TASK TO COMPLETE:
Please copy out the records that follow exactly as they stand.

+++

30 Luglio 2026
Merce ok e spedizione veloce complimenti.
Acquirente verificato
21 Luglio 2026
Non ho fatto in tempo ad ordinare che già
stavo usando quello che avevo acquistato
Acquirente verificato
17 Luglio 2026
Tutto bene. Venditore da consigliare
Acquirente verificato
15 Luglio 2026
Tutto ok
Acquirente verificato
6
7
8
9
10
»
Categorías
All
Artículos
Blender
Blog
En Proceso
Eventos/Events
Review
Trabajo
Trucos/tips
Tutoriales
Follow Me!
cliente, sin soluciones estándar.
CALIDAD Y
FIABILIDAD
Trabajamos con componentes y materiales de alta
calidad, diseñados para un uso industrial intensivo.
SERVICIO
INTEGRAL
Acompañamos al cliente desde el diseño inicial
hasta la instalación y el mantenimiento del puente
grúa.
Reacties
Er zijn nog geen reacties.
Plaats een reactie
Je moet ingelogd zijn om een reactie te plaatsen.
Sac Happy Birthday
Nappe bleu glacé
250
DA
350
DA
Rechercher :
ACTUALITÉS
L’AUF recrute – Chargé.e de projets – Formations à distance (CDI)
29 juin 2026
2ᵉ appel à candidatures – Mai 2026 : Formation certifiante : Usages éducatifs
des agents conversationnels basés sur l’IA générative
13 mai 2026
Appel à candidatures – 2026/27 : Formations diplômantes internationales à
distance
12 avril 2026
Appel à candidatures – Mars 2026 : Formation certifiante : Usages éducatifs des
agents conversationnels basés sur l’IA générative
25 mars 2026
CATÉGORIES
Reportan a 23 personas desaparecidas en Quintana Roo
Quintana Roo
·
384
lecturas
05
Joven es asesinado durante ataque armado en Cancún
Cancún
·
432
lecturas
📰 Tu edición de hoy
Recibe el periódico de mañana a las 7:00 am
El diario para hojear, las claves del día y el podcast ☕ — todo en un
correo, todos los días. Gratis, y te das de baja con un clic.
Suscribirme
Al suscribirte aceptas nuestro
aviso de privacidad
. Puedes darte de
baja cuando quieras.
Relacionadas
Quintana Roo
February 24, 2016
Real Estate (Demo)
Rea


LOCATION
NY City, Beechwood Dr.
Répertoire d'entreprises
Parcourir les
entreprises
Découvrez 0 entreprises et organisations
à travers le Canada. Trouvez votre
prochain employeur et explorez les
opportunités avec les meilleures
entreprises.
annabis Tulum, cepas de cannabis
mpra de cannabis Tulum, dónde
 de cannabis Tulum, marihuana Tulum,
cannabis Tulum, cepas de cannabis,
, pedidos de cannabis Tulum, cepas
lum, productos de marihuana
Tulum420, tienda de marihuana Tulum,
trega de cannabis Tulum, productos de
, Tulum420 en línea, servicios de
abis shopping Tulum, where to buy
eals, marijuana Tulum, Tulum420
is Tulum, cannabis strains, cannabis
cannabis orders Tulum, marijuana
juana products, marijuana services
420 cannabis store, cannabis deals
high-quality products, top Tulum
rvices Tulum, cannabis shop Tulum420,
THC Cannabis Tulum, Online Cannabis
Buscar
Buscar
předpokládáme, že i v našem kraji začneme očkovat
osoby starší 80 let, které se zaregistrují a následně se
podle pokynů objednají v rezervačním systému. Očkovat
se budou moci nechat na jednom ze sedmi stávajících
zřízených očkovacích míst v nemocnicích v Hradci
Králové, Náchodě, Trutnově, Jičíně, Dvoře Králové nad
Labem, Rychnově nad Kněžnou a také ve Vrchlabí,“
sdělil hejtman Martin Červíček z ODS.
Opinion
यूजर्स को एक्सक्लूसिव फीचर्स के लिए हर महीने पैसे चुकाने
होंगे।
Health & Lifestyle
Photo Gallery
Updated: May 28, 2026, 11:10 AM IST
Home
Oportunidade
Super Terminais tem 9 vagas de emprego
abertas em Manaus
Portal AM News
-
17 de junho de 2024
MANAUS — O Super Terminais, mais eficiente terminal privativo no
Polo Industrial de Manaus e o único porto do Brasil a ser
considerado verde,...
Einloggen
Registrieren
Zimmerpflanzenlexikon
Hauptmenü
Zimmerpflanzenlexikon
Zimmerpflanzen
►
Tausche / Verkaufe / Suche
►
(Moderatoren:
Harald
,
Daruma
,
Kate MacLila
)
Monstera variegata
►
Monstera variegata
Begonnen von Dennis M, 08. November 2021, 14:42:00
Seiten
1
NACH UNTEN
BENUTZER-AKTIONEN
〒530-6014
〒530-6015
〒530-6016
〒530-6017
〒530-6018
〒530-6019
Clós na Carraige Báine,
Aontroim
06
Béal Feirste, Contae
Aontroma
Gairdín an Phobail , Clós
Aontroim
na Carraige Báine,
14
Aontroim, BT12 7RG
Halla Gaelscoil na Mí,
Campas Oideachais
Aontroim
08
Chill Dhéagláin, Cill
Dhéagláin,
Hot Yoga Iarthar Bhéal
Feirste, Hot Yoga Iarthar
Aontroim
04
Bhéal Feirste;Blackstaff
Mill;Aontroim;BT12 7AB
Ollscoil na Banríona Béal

+++

SOLUTION BELOW:
30 Luglio 2026
Merce ok e spedizione veloce complimenti.
Acquirente verificato
21 Luglio 2026
Non ho fatto in tempo ad ordinare che già
stavo usando quello che avevo acquistato
Acquirente verificato
17 Luglio 2026
Tutto bene. Venditore da consigliare
Acquirente verificato
15 Luglio 2026
Tutto ok
Acquirente verificato
6
7
8
9
10
»
Categorías
All
Artículos
Blender
Blog
En Proceso
Eventos/Events
Review
Trabajo
Trucos/tips
Tutoriales
Follow Me!
cliente, sin soluciones estándar.
CALIDAD Y
FIABILIDAD
Trabajamos con componentes y materiales de alta
calidad, diseñados para un uso industrial intensivo.
SERVICIO
INTEGRAL
Acompañamos al cliente desde el diseño inicial
hasta la instalación y el mantenimiento del puente
grúa.
Reacties
Er zijn nog geen reacties.
Plaats een reactie
Je moet ingelogd zijn om een reactie te plaatsen.
Sac Happy Birthday
Nappe bleu glacé
250
DA
350
DA
Rechercher :
ACTUALITÉS
L’AUF recrute – Chargé.e de projets – Formations à distance (CDI)
29 juin 2026
2ᵉ appel à candidatures – Mai 2026 : Formation certifiante : Usages éducatifs
des agents conversationnels basés sur l’IA générative
13 mai 2026
Appel à candidatures – 2026/27 : Formations diplômantes internationales à
distance
12 avril 2026
Appel à candidatures – Mars 2026 : Formation certifiante : Usages éducatifs des
agents conversationnels basés sur l’IA générative
25 mars 2026
CATÉGORIES
Reportan a 23 personas desaparecidas en Quintana Roo
Quintana Roo
·
384
lecturas
05
Joven es asesinado durante ataque armado en Cancún
Cancún
·
432
lecturas
📰 Tu edición de hoy
Recibe el periódico de mañana a las 7:00 am
El diario para hojear, las claves del día y el podcast ☕ — todo en un
correo, todos los días. Gratis, y te das de baja con un clic.
Suscribirme
Al suscribirte aceptas nuestro
aviso de privacidad
. Puedes darte de
baja cuando quieras.
Relacionadas
Quintana Roo
February 24, 2016
Real Estate (Demo)
Rea


LOCATION
NY City, Beechwood Dr.
Répertoire d'entreprises
Parcourir les
entreprises
Découvrez 0 entreprises et organisations
à travers le Canada. Trouvez votre
prochain employeur et explorez les
opportunités avec les meilleures
entreprises.
annabis Tulum, cepas de cannabis
mpra de cannabis Tulum, dónde
 de cannabis Tulum, marihuana Tulum,
cannabis Tulum, cepas de cannabis,
, pedidos de cannabis Tulum, cepas
lum, productos de marihuana
Tulum420, tienda de marihuana Tulum,
trega de cannabis Tulum, productos de
, Tulum420 en línea, servicios de
abis shopping Tulum, where to buy
eals, marijuana Tulum, Tulum420
is Tulum, cannabis strains, cannabis
cannabis orders Tulum, marijuana
juana products, marijuana services
420 cannabis store, cannabis deals
high-quality products, top Tulum
rvices Tulum, cannabis shop Tulum420,
THC Cannabis Tulum, Online Cannabis
Buscar
Buscar
předpokládáme, že i v našem kraji začneme očkovat
osoby starší 80 let, které se zaregistrují a následně se
podle pokynů objednají v rezervačním systému. Očkovat
se budou moci nechat na jednom ze sedmi stávajících
zřízených očkovacích míst v nemocnicích v Hradci
Králové, Náchodě, Trutnově, Jičíně, Dvoře Králové nad
Labem, Rychnově nad Kněžnou a také ve Vrchlabí,“
sdělil hejtman Martin Červíček z ODS.
Opinion
यूजर्स को एक्सक्लूसिव फीचर्स के लिए हर महीने पैसे चुकाने
होंगे।
Health & Lifestyle
Photo Gallery
Updated: May 28, 2026, 11:10 AM IST
Home
Oportunidade
Super Terminais tem 9 vagas de emprego
abertas em Manaus
Portal AM News
-
17 de junho de 2024
MANAUS — O Super Terminais, mais eficiente terminal privativo no
Polo Industrial de Manaus e o único porto do Brasil a ser
considerado verde,...
Einloggen
Registrieren
Zimmerpflanzenlexikon
Hauptmenü
Zimmerpflanzenlexikon
Zimmerpflanzen
►
Tausche / Verkaufe / Suche
►
(Moderatoren:
Harald
,
Daruma
,
Kate MacLila
)
Monstera variegata
►
Monstera variegata
Begonnen von Dennis M, 08. November 2021, 14:42:00
Seiten
1
NACH UNTEN
BENUTZER-AKTIONEN
〒530-6014
〒530-6015
〒530-6016
〒530-6017
〒530-6018
〒530-6019
Clós na Carraige Báine,
Aontroim
06
Béal Feirste, Contae
Aontroma
Gairdín an Phobail , Clós
Aontroim
na Carraige Báine,
14
Aontroim, BT12 7RG
Halla Gaelscoil na Mí,
Campas Oideachais
Aontroim
08
Chill Dhéagláin, Cill
Dhéagláin,
Hot Yoga Iarthar Bhéal
Feirste, Hot Yoga Iarthar
Aontroim
04
Bhéal Feirste;Blackstaff
Mill;Aontroim;BT12 7AB
Ollscoil na Banríona Béal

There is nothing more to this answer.